*WHAT YOU WILL DO*. Rewrite the stretch from the start of the records through the line containing "qos ipv6 short_**", replacing "HQoS profile" with "hierarchical QoS profile" and leaving everything else unchanged.

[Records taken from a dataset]
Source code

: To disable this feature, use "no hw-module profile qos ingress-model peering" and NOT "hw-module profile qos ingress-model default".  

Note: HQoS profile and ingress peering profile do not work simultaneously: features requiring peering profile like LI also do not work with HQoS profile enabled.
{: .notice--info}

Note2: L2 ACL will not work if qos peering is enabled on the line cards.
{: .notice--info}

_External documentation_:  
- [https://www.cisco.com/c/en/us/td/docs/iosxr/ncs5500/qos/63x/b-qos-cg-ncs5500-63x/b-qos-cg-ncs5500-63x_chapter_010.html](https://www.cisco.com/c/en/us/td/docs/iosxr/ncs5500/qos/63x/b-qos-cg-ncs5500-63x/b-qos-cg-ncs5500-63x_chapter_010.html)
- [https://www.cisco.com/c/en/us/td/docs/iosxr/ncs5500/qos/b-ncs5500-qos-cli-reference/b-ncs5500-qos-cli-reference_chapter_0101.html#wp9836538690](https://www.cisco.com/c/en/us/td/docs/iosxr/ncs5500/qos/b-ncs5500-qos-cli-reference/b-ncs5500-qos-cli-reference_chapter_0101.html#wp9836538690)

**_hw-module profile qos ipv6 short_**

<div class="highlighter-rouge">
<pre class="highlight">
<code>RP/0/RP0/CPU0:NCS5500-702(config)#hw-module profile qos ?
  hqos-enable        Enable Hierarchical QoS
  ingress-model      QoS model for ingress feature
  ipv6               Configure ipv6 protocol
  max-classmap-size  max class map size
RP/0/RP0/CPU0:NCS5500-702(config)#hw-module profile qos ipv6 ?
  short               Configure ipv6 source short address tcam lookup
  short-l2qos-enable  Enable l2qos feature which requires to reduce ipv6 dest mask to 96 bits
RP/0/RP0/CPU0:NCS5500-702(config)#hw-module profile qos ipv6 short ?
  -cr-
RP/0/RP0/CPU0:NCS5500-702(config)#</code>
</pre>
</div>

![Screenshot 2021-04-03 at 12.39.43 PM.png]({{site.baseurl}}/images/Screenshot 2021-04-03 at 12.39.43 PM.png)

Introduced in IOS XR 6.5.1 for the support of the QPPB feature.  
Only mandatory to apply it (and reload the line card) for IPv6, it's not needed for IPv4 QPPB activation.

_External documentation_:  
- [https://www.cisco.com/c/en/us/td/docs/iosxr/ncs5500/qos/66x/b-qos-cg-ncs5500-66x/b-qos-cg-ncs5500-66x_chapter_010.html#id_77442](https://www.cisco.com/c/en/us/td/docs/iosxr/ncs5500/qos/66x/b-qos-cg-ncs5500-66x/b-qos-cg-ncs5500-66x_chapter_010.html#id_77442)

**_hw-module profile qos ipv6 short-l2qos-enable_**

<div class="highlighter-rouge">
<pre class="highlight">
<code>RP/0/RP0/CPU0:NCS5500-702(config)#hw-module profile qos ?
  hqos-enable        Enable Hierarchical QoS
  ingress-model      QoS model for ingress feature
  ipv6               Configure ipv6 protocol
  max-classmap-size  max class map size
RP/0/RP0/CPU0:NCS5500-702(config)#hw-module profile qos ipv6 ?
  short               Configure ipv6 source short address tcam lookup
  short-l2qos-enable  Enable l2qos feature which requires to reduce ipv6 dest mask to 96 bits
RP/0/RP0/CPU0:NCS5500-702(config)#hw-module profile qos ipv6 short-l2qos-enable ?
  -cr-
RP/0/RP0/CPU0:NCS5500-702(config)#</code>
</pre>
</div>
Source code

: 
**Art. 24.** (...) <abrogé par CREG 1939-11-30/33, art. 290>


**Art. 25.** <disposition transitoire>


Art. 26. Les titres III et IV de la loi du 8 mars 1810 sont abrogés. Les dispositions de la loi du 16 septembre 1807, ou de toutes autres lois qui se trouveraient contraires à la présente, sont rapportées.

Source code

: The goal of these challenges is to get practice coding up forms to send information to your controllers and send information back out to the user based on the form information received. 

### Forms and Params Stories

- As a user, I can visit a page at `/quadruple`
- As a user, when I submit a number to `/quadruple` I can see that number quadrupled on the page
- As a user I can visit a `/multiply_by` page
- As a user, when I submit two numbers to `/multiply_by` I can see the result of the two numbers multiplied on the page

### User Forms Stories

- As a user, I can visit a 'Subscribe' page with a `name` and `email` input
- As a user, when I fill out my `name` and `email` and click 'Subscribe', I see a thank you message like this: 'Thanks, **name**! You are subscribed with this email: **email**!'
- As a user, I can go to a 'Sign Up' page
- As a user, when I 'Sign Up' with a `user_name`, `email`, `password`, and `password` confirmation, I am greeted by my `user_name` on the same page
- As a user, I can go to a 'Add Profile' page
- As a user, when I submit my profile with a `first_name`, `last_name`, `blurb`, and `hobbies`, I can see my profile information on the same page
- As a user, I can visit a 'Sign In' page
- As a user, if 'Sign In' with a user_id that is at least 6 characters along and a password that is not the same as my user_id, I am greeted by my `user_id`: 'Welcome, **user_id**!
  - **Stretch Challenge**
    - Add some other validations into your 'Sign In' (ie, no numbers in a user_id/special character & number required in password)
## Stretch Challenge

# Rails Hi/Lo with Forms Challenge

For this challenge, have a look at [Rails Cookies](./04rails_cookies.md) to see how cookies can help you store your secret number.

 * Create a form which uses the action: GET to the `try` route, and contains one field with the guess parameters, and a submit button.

*REPLY TO THE TASK*.
Source code

: To disable this feature, use "no hw-module profile qos ingress-model peering" and NOT "hw-module profile qos ingress-model default".  

Note: hierarchical QoS profile and ingress peering profile do not work simultaneously: features requiring peering profile like LI also do not work with hierarchical QoS profile enabled.
{: .notice--info}

Note2: L2 ACL will not work if qos peering is enabled on the line cards.
{: .notice--info}

_External documentation_:  
- [https://www.cisco.com/c/en/us/td/docs/iosxr/ncs5500/qos/63x/b-qos-cg-ncs5500-63x/b-qos-cg-ncs5500-63x_chapter_010.html](https://www.cisco.com/c/en/us/td/docs/iosxr/ncs5500/qos/63x/b-qos-cg-ncs5500-63x/b-qos-cg-ncs5500-63x_chapter_010.html)
- [https://www.cisco.com/c/en/us/td/docs/iosxr/ncs5500/qos/b-ncs5500-qos-cli-reference/b-ncs5500-qos-cli-reference_chapter_0101.html#wp9836538690](https://www.cisco.com/c/en/us/td/docs/iosxr/ncs5500/qos/b-ncs5500-qos-cli-reference/b-ncs5500-qos-cli-reference_chapter_0101.html#wp9836538690)

**_hw-module profile qos ipv6 short_**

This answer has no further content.